According to Yun, the pent-up demand for buying in recent years finally broke out in a meaningful way in 2015, fueled by sustained job growth in many parts of the country and rising home values giving more homeowners the incentive to sell – a trend that he expects to continue next year.
“Sales activity in 2016 will once again be primarily driven by the ongoing release of more pent-up sellers finally realizing their equity gains and using it towards the down payment on their next home,” Yun said.
With demand expected to remain stable through the final two months of the year, Yun forecasts home sales to finish 2015 at a pace of 5.30 million and then expand 3 percent to around 5.45 million in 2016.
deRitis, who said he also expects ongoing affordability pressures in some areas as builders slowly respond to current housing shortages, said there’s still an above-average share of young adults living with their parents. He predicted a burst of activity in new construction and home sales coming to fruition in upcoming years, backed by a labor market at full employment, and pent-up demand from delayed household formation and rising rents will encourage more renters to consider buying.
A portion of Yun’s presentation focused on the difficulty facing first-time buyers, whose participation in the market was reported by NAR earlier this month and fell to its lowest share in nearly 30 years. Surprised by the underperforming percent share, he highlighted a few of the reasons behind their hardships, including a meager amount of affordable inventory, competition from vacation buyers and investors buying similarly priced homes and repaying student loan debt.
“Even among recently successful first-time buyers, 41 percent have student debt and the typical amount is $25,000. Repaying this debt amidst flat wage growth and sharp rent increases only makes it more difficult to come up with the cash needed for a down payment,” Yun said. “Their emergence back into the market will be a gradual one, but our data does show that young adults view homeownership as a good financial investment and part of their personal American dream.”
Yun anticipates the homeownership rate declining slightly further as the number of new renter households exceeds the share of new homebuyers – as it has since 2008.

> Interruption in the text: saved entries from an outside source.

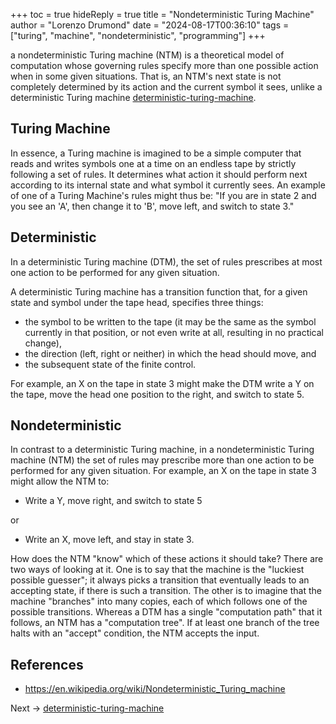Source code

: +++
toc = true
hideReply = true
title = "Nondeterministic Turing Machine"
author = "Lorenzo Drumond"
date = "2024-08-17T00:36:10"
tags = ["turing",  "machine",  "nondeterministic",  "programming"]
+++



a nondeterministic Turing machine (NTM) is a theoretical model of computation whose governing rules specify more than one possible action when in some given situations. That is, an NTM's next state is not completely determined by its action and the current symbol it sees, unlike a deterministic Turing machine [deterministic-turing-machine](/wiki/deterministic-turing-machine/).

## Turing Machine

In essence, a Turing machine is imagined to be a simple computer that reads and writes symbols one at a time on an endless tape by strictly following a set of rules. It determines what action it should perform next according to its internal state and what symbol it currently sees. An example of one of a Turing Machine's rules might thus be: "If you are in state 2 and you see an 'A', then change it to 'B', move left, and switch to state 3."

## Deterministic

In a deterministic Turing machine (DTM), the set of rules prescribes at most one action to be performed for any given situation.

A deterministic Turing machine has a transition function that, for a given state and symbol under the tape head, specifies three things:

-  the symbol to be written to the tape (it may be the same as the symbol currently in that position, or not even write at all, resulting in no practical change),
-  the direction (left, right or neither) in which the head should move, and
-  the subsequent state of the finite control.

For example, an X on the tape in state 3 might make the DTM write a Y on the tape, move the head one position to the right, and switch to state 5.

## Nondeterministic

In contrast to a deterministic Turing machine, in a nondeterministic Turing
machine (NTM) the set of rules may prescribe more than one action to be
performed for any given situation. For example, an X on the tape in state 3
might allow the NTM to:

- Write a Y, move right, and switch to state 5

or

- Write an X, move left, and stay in state 3.

How does the NTM "know" which of these actions it should take? There are two
ways of looking at it. One is to say that the machine is the "luckiest possible
guesser"; it always picks a transition that eventually leads to an accepting
state, if there is such a transition. The other is to imagine that the machine
"branches" into many copies, each of which follows one of the possible
transitions. Whereas a DTM has a single "computation path" that it follows, an
NTM has a "computation tree". If at least one branch of the tree halts with an
"accept" condition, the NTM accepts the input.

## References

- https://en.wikipedia.org/wiki/Nondeterministic_Turing_machine

Next -> [deterministic-turing-machine](/wiki/deterministic-turing-machine/)
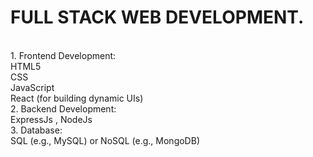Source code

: # FULL STACK WEB DEVELOPMENT.
<br>1. Frontend Development:
<br>HTML5
<br>CSS
<br>JavaScript
<br>React (for building dynamic UIs)
<br>2. Backend Development:
<br>ExpressJs , NodeJs
<br>3. Database:
<br>SQL (e.g., MySQL) or NoSQL (e.g., MongoDB)

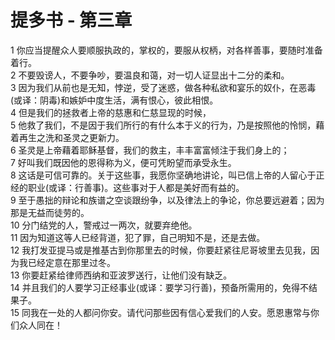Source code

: # 提多书 - 第三章
  
 1 你应当提醒众人要顺服执政的，掌权的，要服从权柄，对各样善事，要随时准备着行。  
 2 不要毁谤人，不要争吵，要温良和蔼，对一切人证显出十二分的柔和。  
 3 因为我们从前也是无知，悖逆，受了迷惑，做各种私欲和宴乐的奴仆，在恶毒(或译：阴毒)和嫉妒中度生活，满有恨心，彼此相恨。  
 4 但是我们的拯救者上帝的慈惠和仁慈显现的时候，  
 5 他救了我们，不是因于我们所行的有什么本于义的行为，乃是按照他的怜悯，藉着再生之洗和圣灵之更新力。  
 6 圣灵是上帝藉着耶稣基督，我们的救主，丰丰富富倾注于我们身上的；  
 7 好叫我们既因他的恩得称为义，便可凭盼望而承受永生。  
 8 这话是可信可靠的。关于这些事，我愿你坚确地讲论，叫已信上帝的人留心于正经的职业(或译：行善事)。这些事对于人都是美好而有益的。  
 9 至于愚拙的辩论和族谱之空谈跟纷争，以及律法上的争论，你总要远避着；因为那是无益而徒劳的。  
 10 分门结党的人，警戒过一两次，就要弃绝他。  
 11 因为知道这等人已经背道，犯了罪，自己明知不是，还是去做。  
 12 我打发亚提马或是推基古到你那里去的时候，你要赶紧往尼哥坡里去见我，因为我已经定意在那里过冬。  
 13 你要赶紧给律师西纳和亚波罗送行，让他们没有缺乏。  
 14 并且我们的人要学习正经事业(或译：要学习行善)，预备所需用的，免得不结果子。  
 15 同我在一处的人都问你安。请代问那些因有信心爱我们的人安。愿恩惠常与你们众人同在！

“Millennials outnumber baby boomers by almost 10 percent, and they’re collectively just entering their homebuying years, with marriage and children on the horizon,” Corr added. “The good news is that most surveys are finding that millennials still want to engage directly with mortgage loan professionals and Realtors at key times in the buying process. Going forward, both will need to adjust accordingly by further adopting digital processes that make the buying experience easy and accessible for this group of engaged buyers.”